Colômbia deixa Unasul por causa de Venezuela
Novo governo acusa instituição de ‘cumplicidade com ditadura’ e agrava crise regional; Brasil pode reavaliar atuação
O recém-empossado governo colombiano anunciou nesta sexta-feira (10) que está se retirando da Unasul (União de Nações Sul-Americanas), por considerar a instituição “cúmplice da ditadura venezuelana” e disse que países como Chile, Argentina e Peru poderão fazer o mesmo.
A decisão, comunicada pelo chanceler Carlos Holmes Trujillo, veio acompanhada da declaração de que Bogotá buscará uma “coalizão democrática internacional” para defender eleições livres na Venezuela, que enfrenta uma grave crise política, humanitária e econômica e de onde já fugiram quase 900 mil pessoas rumo ao país vizinho.
A saída da Colômbia da Unasul, promessa de campanha do presidente Iván Duque, que tomou posse na terça (7), é mais um golpe na organização que está paralisada, sem recursos e sem secretário geral há 20 meses.
“Estamos em consultas com outros países que, aparentemente, querem seguir o mesmo caminho; se chegarmos a consenso nessas consultas, faremos isso em conjunto. Se não, nós vamos nos retirar de qualquer jeito”, disse Holmes Trujillo, em entrevista coletiva em Bogotá.
O chanceler disse que o governo colombiano está em contato com Argentina, Chile e Peru a respeito do tema.
O governo brasileiro, que soube da decisão colombiana pela imprensa e ainda não foi informado oficialmente, não pretende deixar a Unasul no momento. Mas, caso a instituição continue paralisada e outros países sigam o exemplo da Colômbia, o Brasil pode repensar sua decisão, segundo apurou a Folha.
A posição do Brasil é a de que a instituição criada em 2008 é necessária para a integração da América do Sul e deve ser reformada, e que a decisão da Colômbia atropela esse processo de reforma.

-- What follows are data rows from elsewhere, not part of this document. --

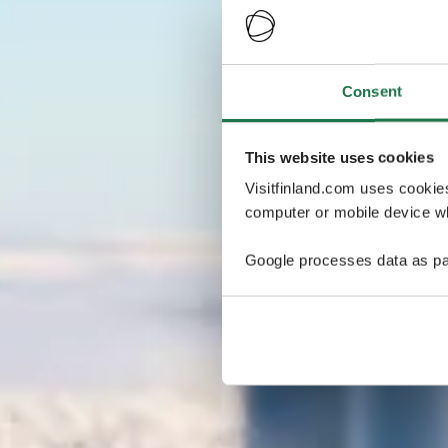
Consent
This website uses cookies
Visitfinland.com uses cookie
computer or mobile device wh
Google processes data as pa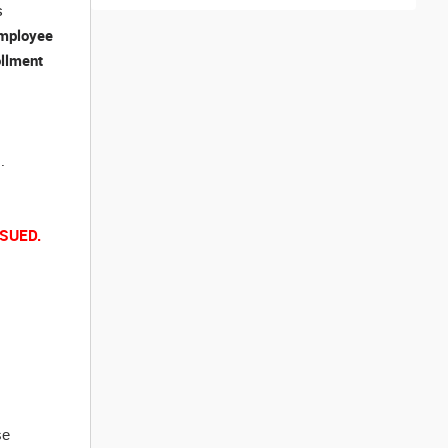
s
mployee
ollment
.
SUED.
se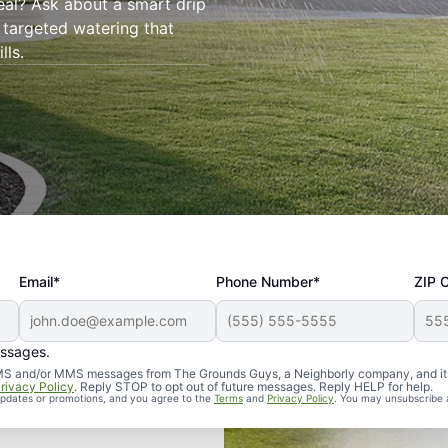
eal? Ask about a smart drip
 targeted watering that
lls.
Email*
Phone Number*
ZIP 
essages.
d SMS and/or MMS messages from The Grounds Guys, a Neighborly company, and it
rivacy Policy
. Reply STOP to opt out of future messages. Reply HELP for help.
 updates or promotions, and you agree to the
Terms
and
Privacy Policy
. You may unsubscribe 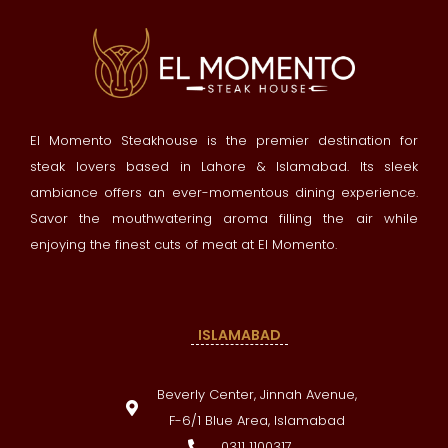
El Momento Steakhouse is the premier destination for
steak lovers based in Lahore & Islamabad. Its sleek
ambiance offers an ever-momentous dining experience.
Savor the mouthwatering aroma filling the air while
enjoying the finest cuts of meat at El Momento.
ISLAMABAD
Beverly Center, Jinnah Avenue,
F-6/1 Blue Area, Islamabad
0311 1100317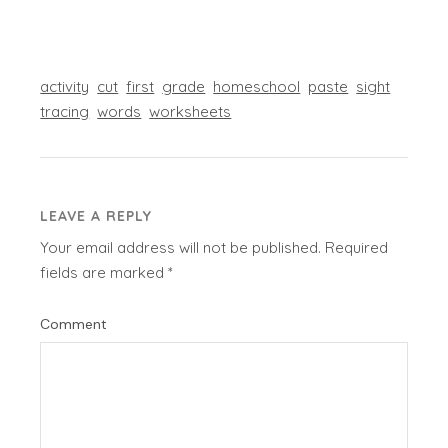
activity
cut
first
grade
homeschool
paste
sight
tracing
words
worksheets
LEAVE A REPLY
Your email address will not be published.
Required
fields are marked
*
Comment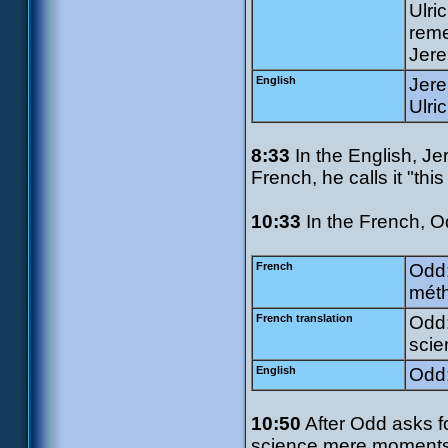
Ulri
rem
Jere
English
Jere
Ulri
8:33
In the English, Jer
French, he calls it "this
10:33
In the French, Od
French
Odd:
méth
French translation
Odd:
scie
English
Odd:
10:50
After Odd asks fo
science mere moments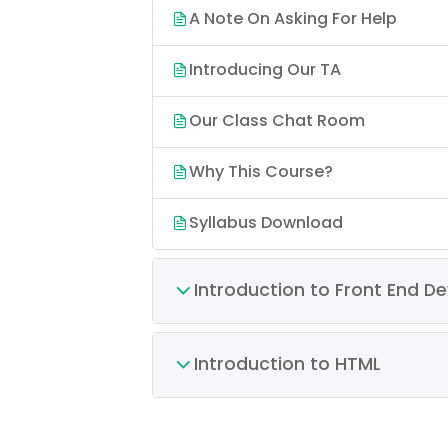
A Note On Asking For Help
Introducing Our TA
Our Class Chat Room
Why This Course?
Syllabus Download
Introduction to Front End 
Introduction to HTML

“É lastimável, estamos vivendo a desintegração da América do Sul, e uma das causas é o desinteresse do Brasil”, disse à Folha o ex-chanceler Celso Amorim, um dos idealizadores da Unasul.

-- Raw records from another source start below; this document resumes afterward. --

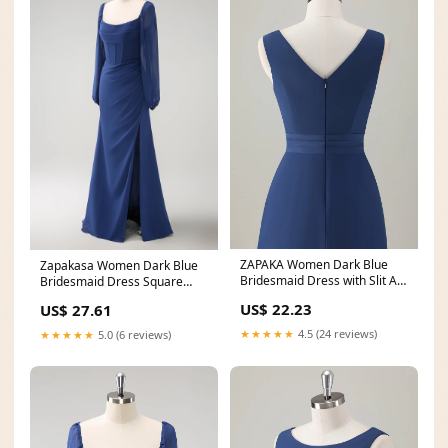
ZAPAKA Women Dark Blue
Zapakasa Women Dark Blue
Bridesmaid Dress with Slit A-
Bridesmaid Dress Square
Line Sleeveless
Neck Chiffon Long
US$ 22.23
US$ 27.61
★★★★★
4.5 (24 reviews)
★★★★★
5.0 (6 reviews)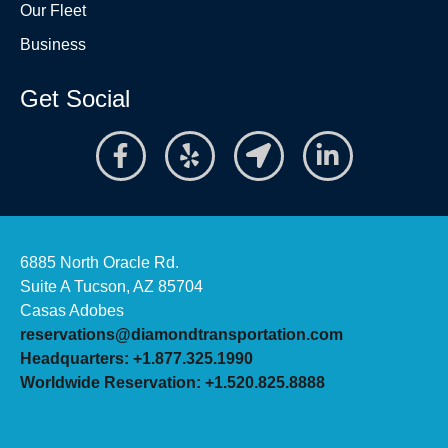
Our Fleet
Business
Get Social
6885 North Oracle Rd.
Suite A Tucson, AZ 85704
Casas Adobes
reservations@diamondtransportation.com
Headquarters: +1.877.325.1990
Worldwide Reservation: +1.520.825.8888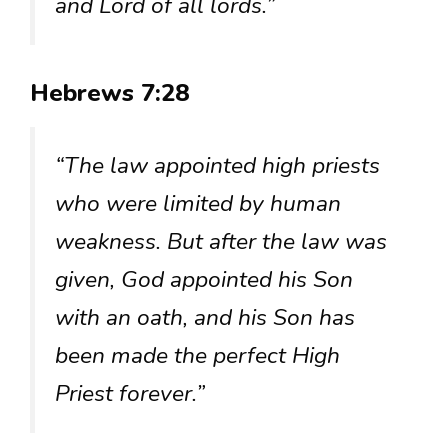
and Lord of all lords.”
Hebrews 7:28
“The law appointed high priests
who were limited by human
weakness. But after the law was
given, God appointed his Son
with an oath, and his Son has
been made the perfect High
Priest forever.”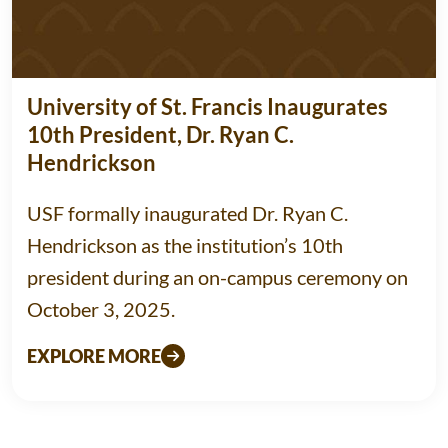
University of St. Francis Inaugurates
10th President, Dr. Ryan C.
Hendrickson
USF formally inaugurated Dr. Ryan C.
Hendrickson as the institution’s 10th
president during an on-campus ceremony on
October 3, 2025.
EXPLORE MORE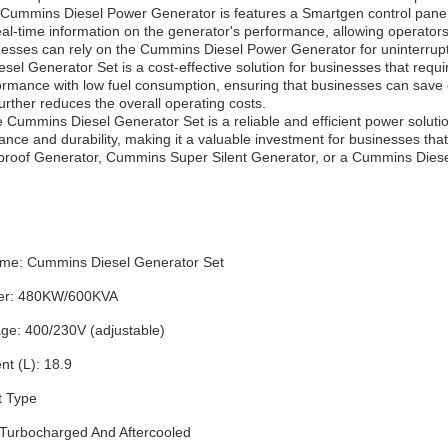
e Cummins Diesel Power Generator is features a Smartgen control panel
eal-time information on the generator's performance, allowing operator
esses can rely on the Cummins Diesel Power Generator for uninterrup
l Generator Set is a cost-effective solution for businesses that require
formance with low fuel consumption, ensuring that businesses can save o
urther reduces the overall operating costs.
 Cummins Diesel Generator Set is a reliable and efficient power solution th
ance and durability, making it a valuable investment for businesses th
of Generator, Cummins Super Silent Generator, or a Cummins Diesel 
me: Cummins Diesel Generator Set
er: 480KW/600KVA
age: 400/230V (adjustable)
t (L): 18.9
t Type
: Turbocharged And Aftercooled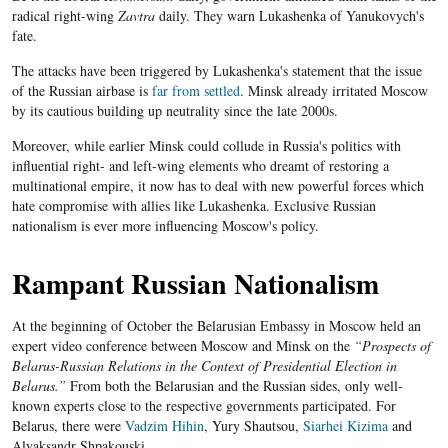
radical right-wing
Zavtra
daily. They warn Lukashenka of Yanukovych's
fate.
The attacks have been triggered by Lukashenka's statement that the issue
of the Russian airbase is
far from settled
. Minsk already irritated Moscow
by its cautious building up neutrality since the late 2000s.
Moreover, while earlier Minsk could collude in Russia's politics with
influential right- and left-wing elements who dreamt of restoring a
multinational empire, it now has to deal with new powerful forces which
hate compromise with allies like Lukashenka. Exclusive Russian
nationalism is ever more influencing Moscow's policy.
Rampant Russian Nationalism
At the beginning of October the Belarusian Embassy in Moscow held an
expert video conference between Moscow and Minsk on the
“Prospects of
Belarus-Russian Relations in the Context of Presidential Election in
Belarus.”
From both the Belarusian and the Russian sides, only well-
known experts close to the respective governments participated. For
Belarus, there were
Vadzim Hihin
, Yury Shautsou,
Siarhei Kizima
and
Alyaksandr Shpakouski.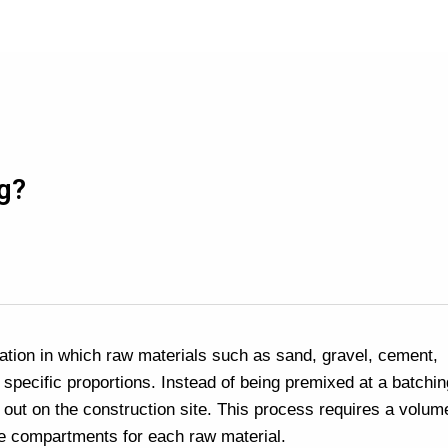
g?
ation in which raw materials such as sand, gravel, cement,
 specific proportions. Instead of being premixed at a batchin
d out on the construction site. This process requires a volume
te compartments for each raw material.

A organização foi criada pelos ex-presidentes Luiz Inácio Lula da Silva (2003-2010), Hugo Chávez (Venezuela) e Néstor Kirchner (Argentina) — Kirchner morreria em 2010, e Chávez, em 2013.
O objetivo era aumentar a integração na região e funcionar como órgão regional sem influência dos EUA, um contraponto à Organização dos Estados Americanos (OEA).
“Ao contrário do que dizem, a Unasul não é uma organização que se identifica com o bolivarianismo; a função pacificadora e conciliadora da Unasul na região é essencial, ela foi muito importante para evitar uma guerra entre Colômbia e Venezuela e um conflito na Bolívia”, disse Amorim, citando a crise que levou ao rompimento de relações diplomáticas entre Bogotá e Caracas em 2010, e ao conflito em Pando, na Bolívia, em 2008.
Conforme revelou a Folha, a Unasul está sem secretáriogeral, sem chefe de gabinete e tem apenas dois de cinco diretores. A instituição conta com menos de 25% do necessário para cobrir seu orçamento, corre o risco de perder sua sede em Quito e, desde o início do ano, não fez nenhuma reunião significativa.
Em abril, Brasil, Argentina, Paraguai, Colômbia, Chile e Peru suspenderam sua participação e seus pagamentos à entidade, por causa do bloqueio da Venezuela à nomeação do embaixador argentino José Octávio Bordón para o cargo de secretário-geral.
O governo colombiano vinha criticando o silêncio da Unasul em relação às acusações de violações de direitos humanos na Venezuela e de irregularidades nas eleições de maio no país. Em Bogotá, a organização já era percebida como braço do bolivarianismo por não condenar o regime de Nicolás Maduro antes da posse de Duque.
Mas a saída da Unasul consolida a guinada à direita esperada do novo governo, com vistas a inserir o país em organizações fora da região.
Sob o centrista Juan Manuel Santos, Bogotá já havia aderido à OCDE (Organização para a Cooperação e o Desenvolvimento Econômico) e se tornado o primeiro sócio global da Otan na América Latina.